Written task:
Write out the entries, please, from the line containing "https://www.julliaolger.j" through their final line, exactly and with nothing else.

Extracted information:

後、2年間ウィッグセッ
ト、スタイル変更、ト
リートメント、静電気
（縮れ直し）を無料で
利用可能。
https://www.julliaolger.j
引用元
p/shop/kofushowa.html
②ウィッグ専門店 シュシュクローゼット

Task response:
https://www.julliaolger.j
引用元
p/shop/kofushowa.html
②ウィッグ専門店 シュシュクローゼット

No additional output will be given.